Methods: The retrospective study used whole slide images (WSI) of HNSCC from the publicly available datasets (The Cancer Genome Atlas and The Cancer Imaging Archive) and an AI-based open-source software (QuPath) for image analysis. In the morphometric study, epithelial, stromal, and immune cells in WSI of normal oral mucosa (NOM), dysplasia (OED), and HNSCC were annotated, followed by morphological features extraction and comparison using ANOVA and Student’s t-test. For classifier development, two classifiers, artificial neural network-multilayer perceptron (ANN-MLP) and Random trees (Rtrees) were trained with epithelium, stroma, immune cells, and mitotic figures in WSI of NOM, OED, and HNSCC WSIs. The performance of the classifiers was tested on unseen HNSCC WSIs for automatic segmentation followed by downstream analysis.

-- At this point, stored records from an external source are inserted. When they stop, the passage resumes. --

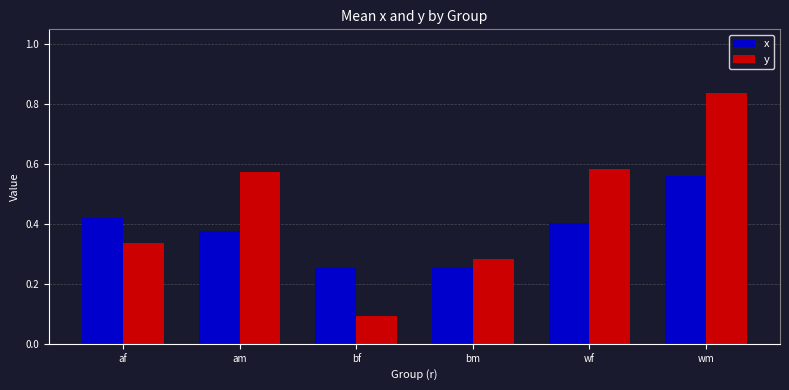

The value of y at wf is 0.1. True or false?

False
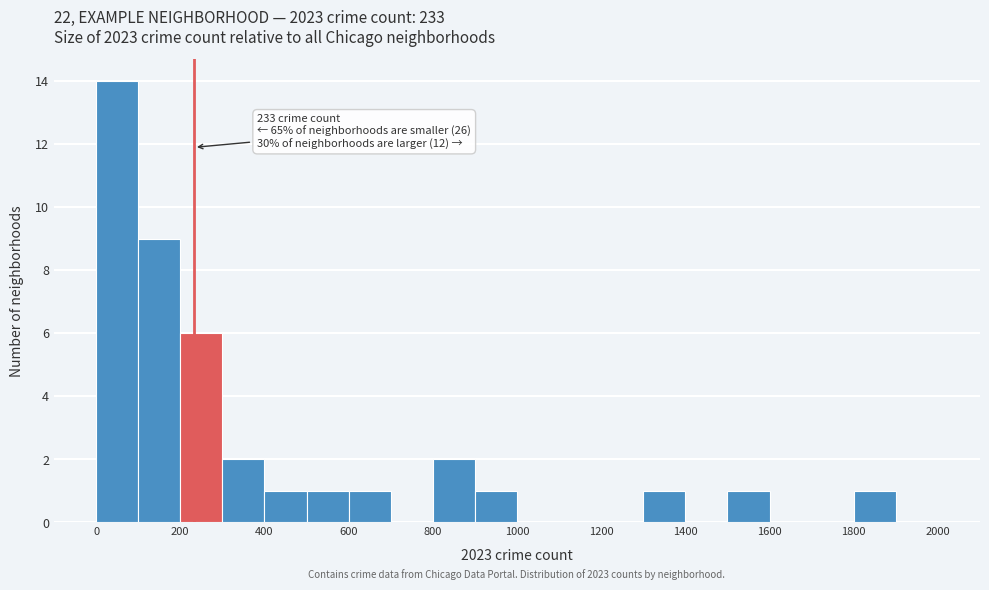

Which range on the x-axis has the tallest bar?

0 to 100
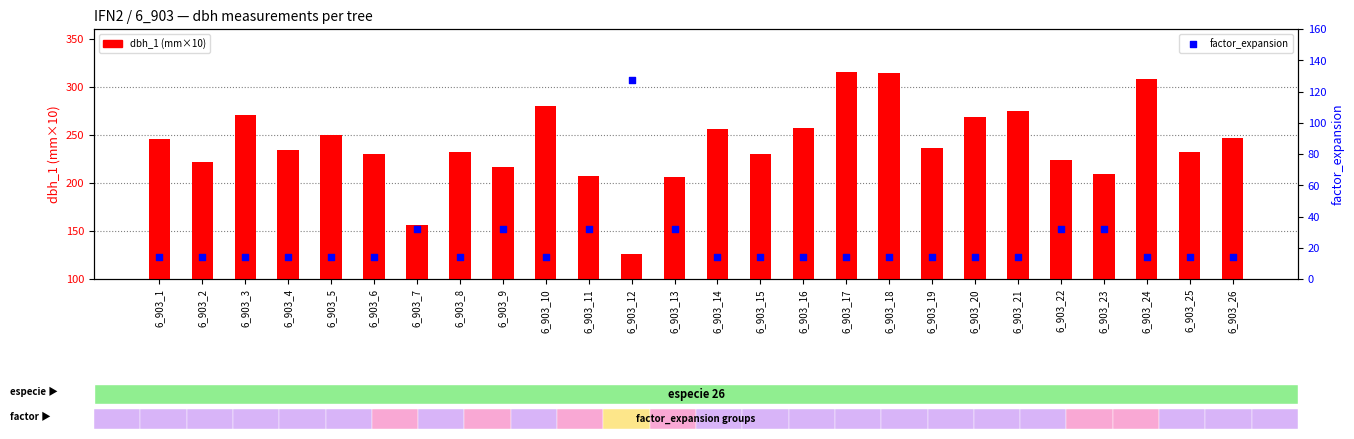

Which series has the largest total across all categories?

dbh_1 (mm×10)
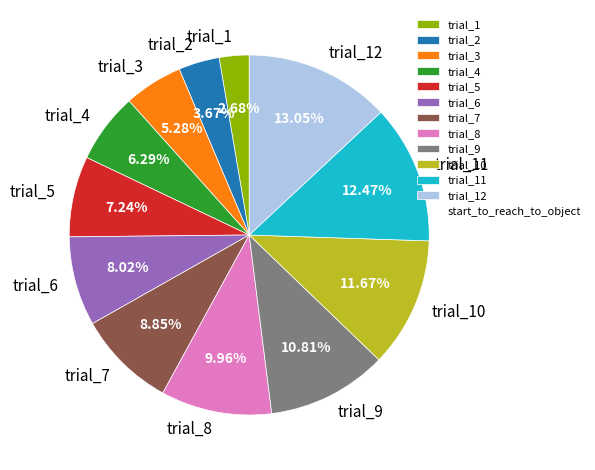

What is the ratio of the value at trial_5 to the value at trial_9?

0.7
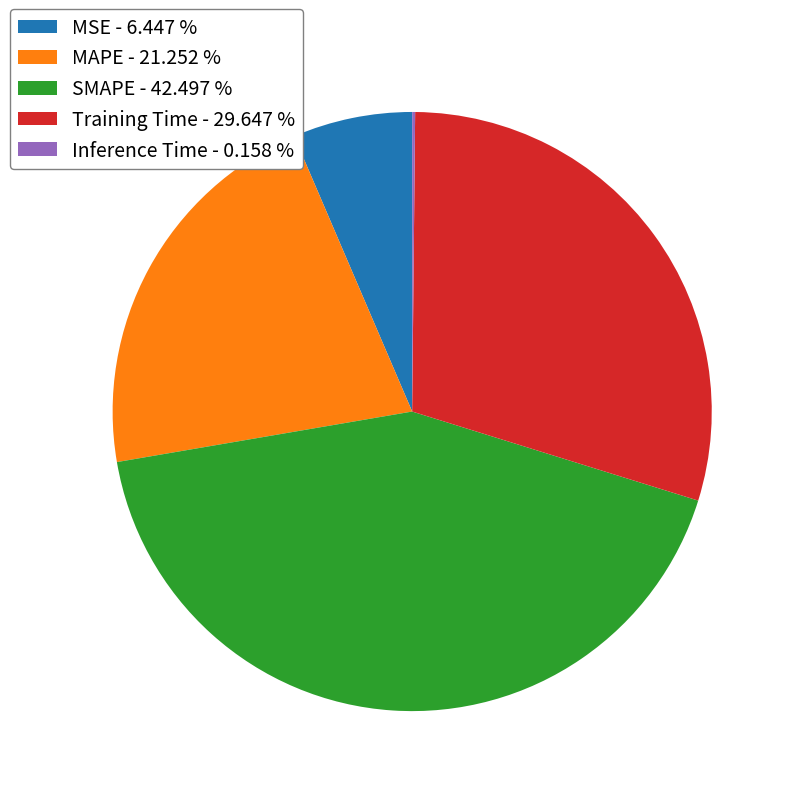

Does SMAPE - 42.497 % represent more than half of the total?

No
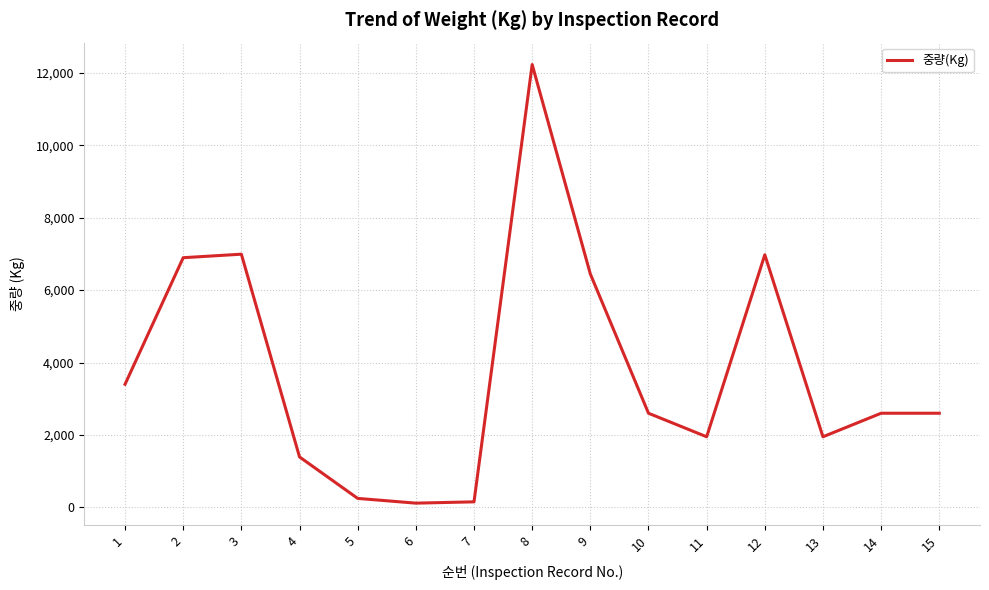

What is the greatest value displayed?

12229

Results: Student t-test and ANOVA revealed statistically significant differences between most morphological features of epithelial, stromal, and immune cells between NOM, OED, and HNSCC (p<0.05). The ANN-MLP classifier performed better than Rtrees for the automatic segmentation of epithelial, stromal, and immune cells, with F1 scores of 0.78, 0.79, and 0.82 respectively. The downstream analysis showed a significant correlation between morphometric features and prognosis in HNSCC (p<0.05). The F1 score of the ANN-MLP classifier for atypical mitosis was 0.79 and both the automatic and manual counts were significantly correlated with prognosis in HNSCC (p<0.05).
Conclusion: Morphometric assessment using a custom-trained classifier can potentially serve as a tissue biomarker for objective differentiation between dysplasia and cancer, prognosis determination, and risk stratification.